Fede, istituzioni e storia

Un bel post di Wlodek Goldkorn (segnalato dal blog Wittgenstein) attraverso un frammento talmudico molto significativo sottolinea una morale interessante e semplice: "Sono gli umani, in un processo dialogico, e non perché c’è uno che decide e comanda, a stabilire le verità della fede". Luca Sofri la consiglia alla Chiesa per un nuovo approccio ai "problemi correnti". Stabilire le verità della fede in forma dialogica non sarebbe una novità. "Inquirere veritatem" (investigare la verità) è una delle formule che i teologi medievali usavano per enfatizzare la necessità di dibattito tra gli esperti come metodo per risolvere questioni sulle quali non ci fosse stato accordo (per esempio proprio il rapporto tra potere spirituale e potere temporale). Quello che tuttavia spesso si ignora è che la maggior parte delle discussioni su temi inerenti la Chiesa non sono immediatamente "verità della fede". Il diritto canonico ad esempio, da cui dipendono le questioni sul celibato dei sacerdoti, o sulla impossibilità per i risposati di fare la comunione, può mutare, e infatti è mutato continuamente nei 2000 anni di storia cattolica (o nei 1000 in cui è esistito), senza che questo determini nessun tipo di mutamento della fede e delle sue verità. Mi spiego meglio: se domani il papa ci dicesse che Cristo non è il figlio di Dio, allora sarebbe eretico ipso facto, ma se ci dicesse che un prete si può sposare o che un divorziato può fare la comunione continuerebbe a essere il papa dei cattolici. O se si decidesse di organizzare diversamente la Chiesa, con i suoi rapporti tra vescovi e papa, se si pensasse di ridefinire il "primato petrino", cioè il potere del papa nella Chiesa e i rapporti tra vescovo di Roma e, ad esempio, i vescovi greco-ortodossi (del resto una parte significativa del pontificato di Giovanni Paolo II ha enfatizzato questo tema), semplicemente ci sarebbe un altro modello ecclesiologico, tra i tanti che si sono proposti e praticati nella storia.
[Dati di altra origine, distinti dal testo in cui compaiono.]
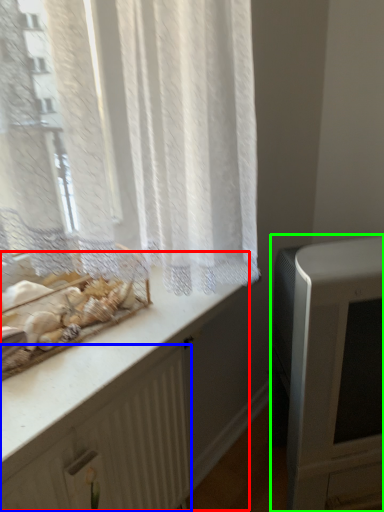
Question: Based on their relative distances, which object is nearer to counter (highlighted by a red box)? Choose from radiator (highlighted by a blue box) and appliance (highlighted by a green box).

Choices:
 (A) radiator
 (B) appliance

Answer: (A)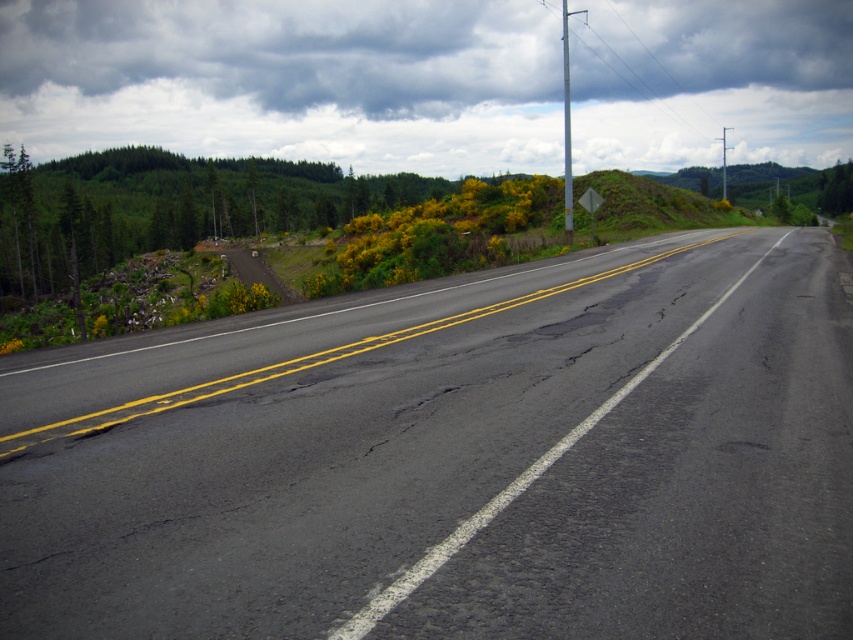
You are a driver approaching the intersection and see the black asphalt road at center and the cloudy sky at upper center. Which object appears larger in the image?

The cloudy sky at upper center appears larger than the black asphalt road at center in the image.

You are a driver approaching the black asphalt road at center and the cloudy sky at upper center. Which one will you see first as you drive forward?

The black asphalt road at center will be seen first because it is closer to the viewer compared to the cloudy sky at upper center, which is further away.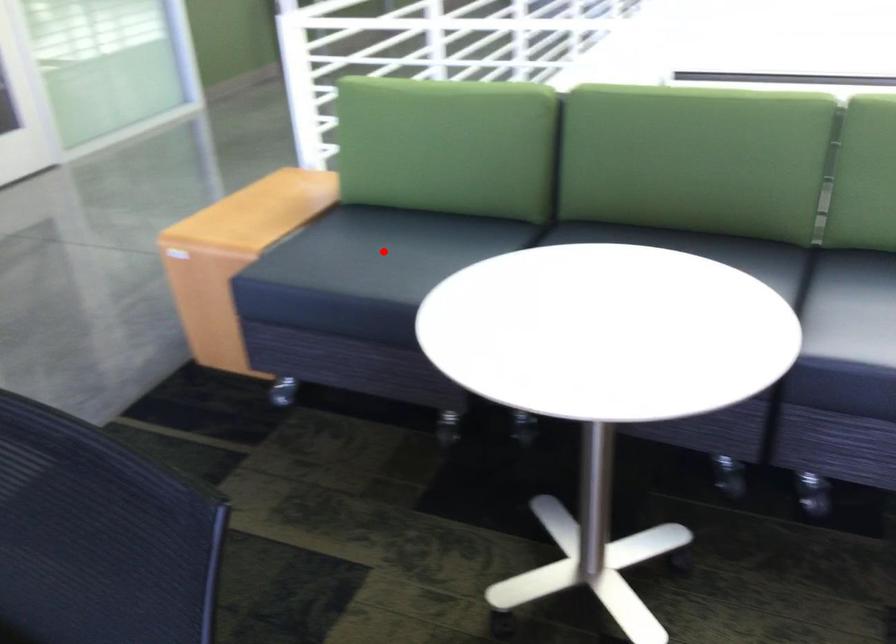
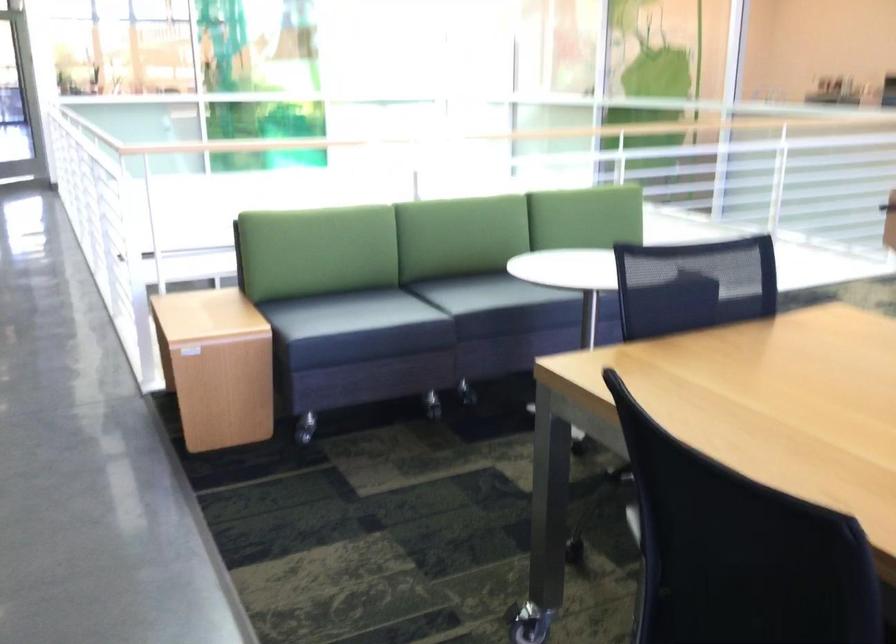
Question: A red point is marked in image1. In image2, is the corresponding 3D point closer to the camera or farther? Reply with the corresponding letter.

Choices:
 (A) The corresponding 3D point is closer.
 (B) The corresponding 3D point is farther.

Answer: (B)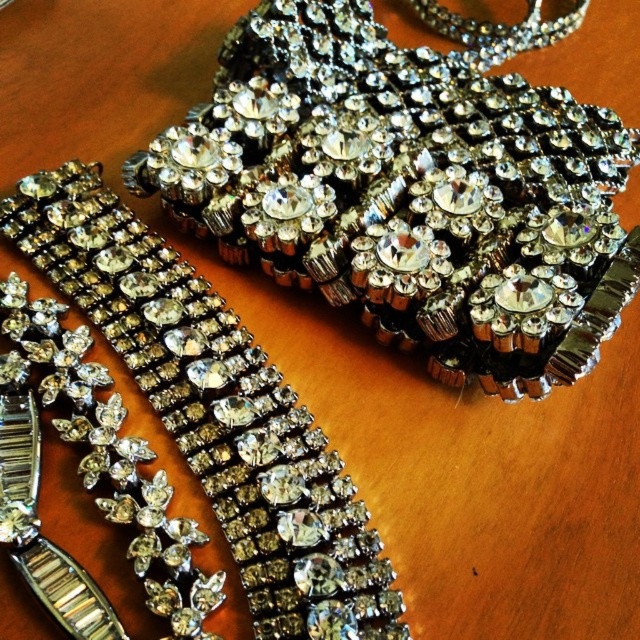
Does clear crystal rhinestone belt at upper center have a lesser width compared to clear crystal necklace at lower left?

No.

Where is `clear crystal rhinestone belt at upper center`? The width and height of the screenshot is (640, 640). clear crystal rhinestone belt at upper center is located at coordinates (408, 193).

Image resolution: width=640 pixels, height=640 pixels. Describe the element at coordinates (408, 193) in the screenshot. I see `clear crystal rhinestone belt at upper center` at that location.

Is point (582, 330) positioned in front of point (88, 218)?

Yes, it is.

Identify the location of clear crystal rhinestone belt at upper center. This screenshot has width=640, height=640. (408, 193).

Does clear crystal bracelet at center lie behind clear crystal necklace at lower left?

Yes.

Describe the element at coordinates (216, 410) in the screenshot. I see `clear crystal bracelet at center` at that location.

Measure the distance between clear crystal bracelet at center and camera.

A distance of 3.65 feet exists between clear crystal bracelet at center and camera.

Where is `clear crystal bracelet at center`? clear crystal bracelet at center is located at coordinates [x=216, y=410].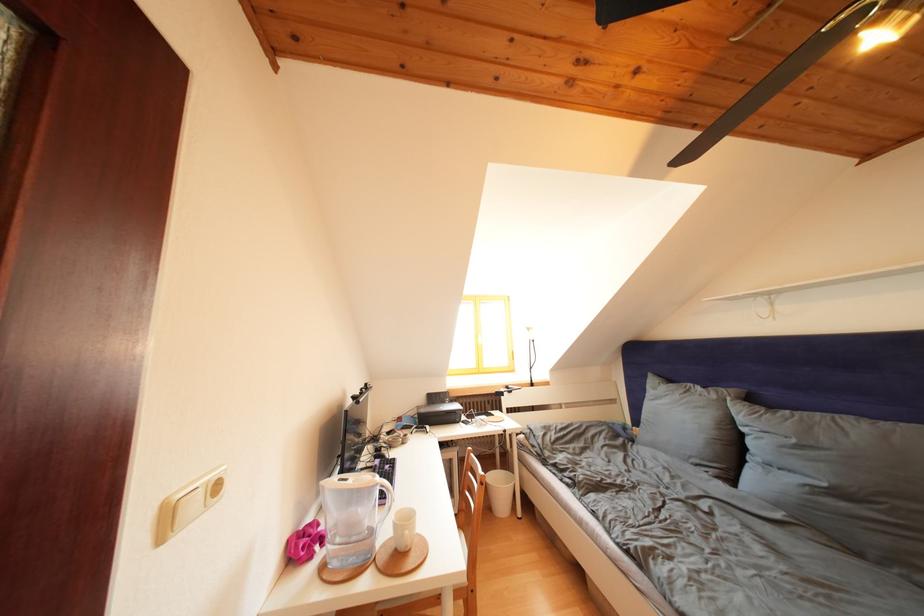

Certo si può anche decidere "dialogicamente" che uno decide e comanda e gli altri obbediscono (cosa avvenuta raramente sulla lunga durata), ma mai fino a negare l’idea e il fatto che la Chiesa sia un’istituzione storica e quindi mutevole e dialogante.

Sull’ecclesiologia politica, in una prospettiva di lunga durata ma con un’attenzione ai molteplici modelli del XIII e XIV secolo e, si spera, con un taglio non inutile al dibattito contemporaneo, Sylvain Piron e il sottoscritto terranno nel primo semestre del prossimo anno accademico un corso all’EHESS di Parigi.